Saved entries:
/---

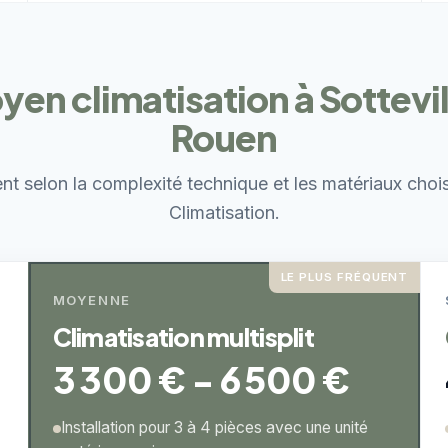
yen climatisation à Sottevi
Rouen
ent selon la complexité technique et les matériaux choi
Climatisation.
LE PLUS FRÉQUENT
MOYENNE
Climatisation multisplit
3 300 € - 6 500 €
Installation pour 3 à 4 pièces avec une unité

\---

In the saved entries above, change "MOYENNE" to "ÉLEVÉE" and write out the text lines again with every other part unchanged. Omit the pictures from your answer.

TASK RESPONSE
yen climatisation à Sottevi
Rouen
ent selon la complexité technique et les matériaux choi
Climatisation.
LE PLUS FRÉQUENT
ÉLEVÉE
Climatisation multisplit
3 300 € - 6 500 €
Installation pour 3 à 4 pièces avec une unité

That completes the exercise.